Altogether, therefore, the recently refined Y-chromosome tree strongly suggests that R1a is indeed a highly plausible marker for the long-contested Bronze Age spread of Indo-Aryan speakers into South Asia, although dated aDNA evidence will be needed for a precise estimate of its arrival in various parts of the Subcontinent. aDNA will also be needed to test the hypothesis that there were several streams of Indo-Aryan immigration (each with a different pantheon), for example with the earliest arriving ~3.4 ka and those following the Rigveda several centuries later . Although they are closely related, suggesting they likely spread from a single Central Asian source pool, there do seem to be at least three and probably more R1a founder clades within the Subcontinent , consistent with multiple waves of arrival. Genomic Y-chromosome phylogeography is in its infancy compared to mitogenome analysis so it is of course likely that the picture will evolve with sequencing of further South Asian Y-chromosomes, but the picture is already sufficiently clear that we do not expect it to change drastically.
Although these migrations appear to have been male-driven, it might nevertheless be possible to detect a minor maternal signal. For example, haplogroup H2b (dating to 6.2 ka [3.8–8.7] ka; Fig. 6) is a starlike subclade with a probable ultimate ancestry in Eastern Europe, but includes several South Asian lineages (from Pakistan, India and Sri Lanka) that probably arrived more recently from Central Asia. Tellingly, H2b also includes two aDNA samples (Fig. 6): one individual from the small number of Yamnaya sampled to date [53, 76] and another from the Late Bronze Age Srubnaya culture .
Even so, the spread of Indo-European within the Subcontinent seems to have been mainly male-mediated, in agreement with recent X-chromosome analyses  and as indicated by the high frequency of West Eurasian (mainly R1a) paternal lineages across the region—varying in the 1KG data from ~25% in the northwest and ~20% in the northeast to ~14% in the south, but much more dramatically when taking caste and language into account (from almost 50% in upper-caste Indo-European speakers to almost zero in eastern Austro-Asiatic speakers) [12, 56, 59]. This present-day distribution cannot be directly correlated with language replacement, however, since the signal is also strong in Dravidian-speaking populations (Fig. 3). The last four millennia witnessed major cultural changes in the Indian Subcontinent, with the decline of the Indus Valley civilisation and the rise of Vedic religion, based on a strict caste system, often associated with the arrival of Indo-Aryan speakers. The mix of autochthonous and immigrant genetic lineages seen across South Asia, however, suggests a gradual merging of male-dominated Andronovo/BMAC immigrants with the indigenous descendants of the Indus Valley civilisation , possibly associated with the spread of the Megalithic culture as far south as Sri Lanka in the first century Before Common Era (BCE), prior to the establishment of the full jāti caste system very roughly ~2 ka [12, 103]. Basu et al.  date the “freezing” of India’s population structure to ~1.5 ka.

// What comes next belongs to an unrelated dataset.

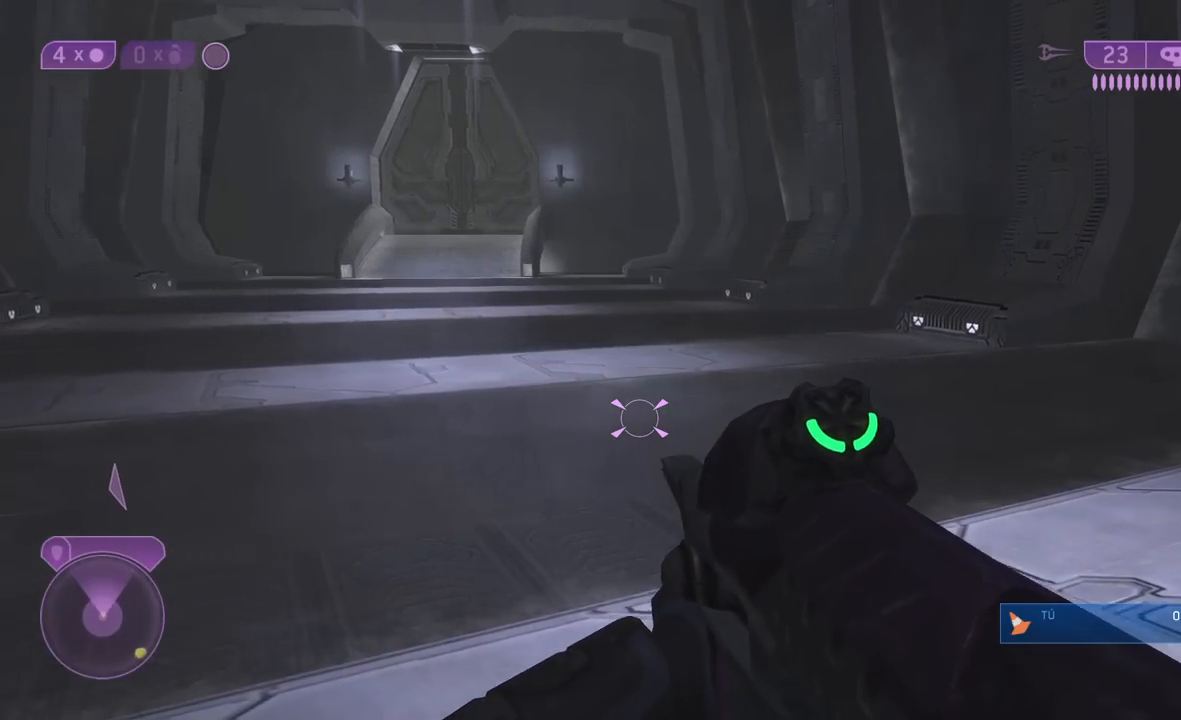
{"buttons": [], "left_stick": "down-left", "right_stick": "right", "events": [[183, "left_stick", "down-left"]]}
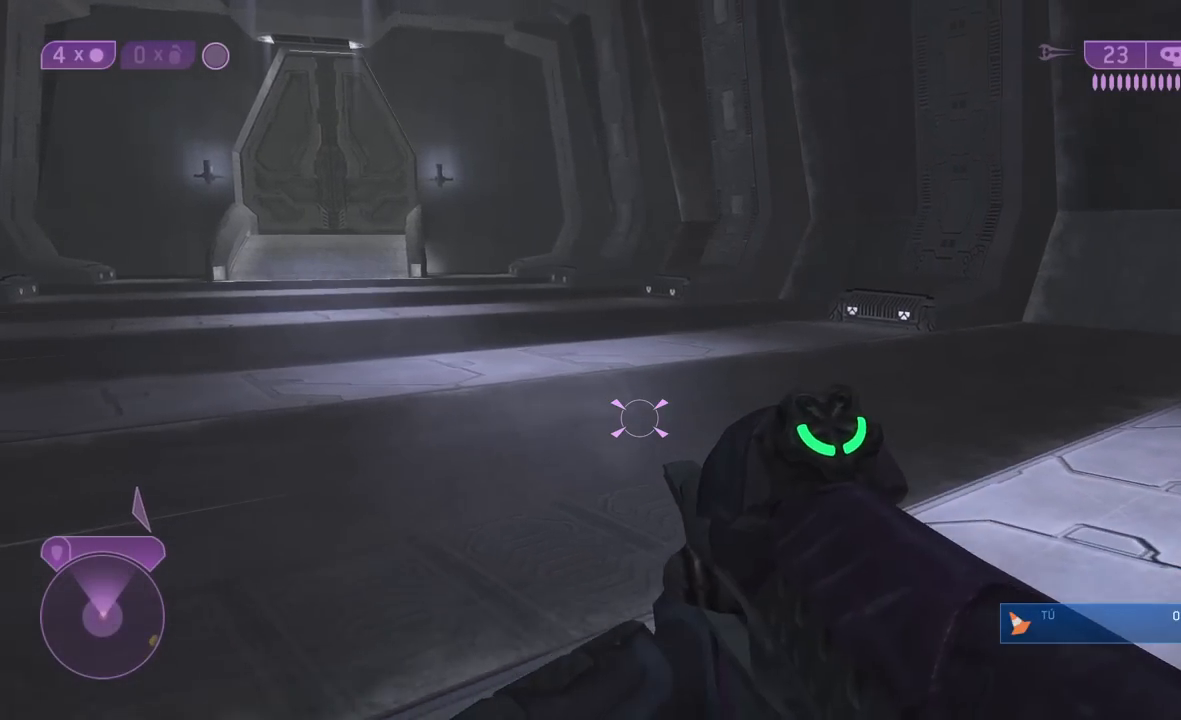
{"buttons": [], "left_stick": "right", "right_stick": "center", "events": [[67, "left_stick", "down"], [167, "right_stick", "center"], [300, "left_stick", "down-right"], [400, "left_stick", "right"]]}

Although the mtDNA does not suggest similar continent-wide dispersals involving women, the last ~4 ka nevertheless witnessed a profound impact on the demography of maternal lineages, with a population increment associated with the indigenous lineages which might have involved local movements and facilitated the diffusion of the Indo-Aryan languages. This expansion is mainly evident amongst the autochthonous lineages in west and central South Asia.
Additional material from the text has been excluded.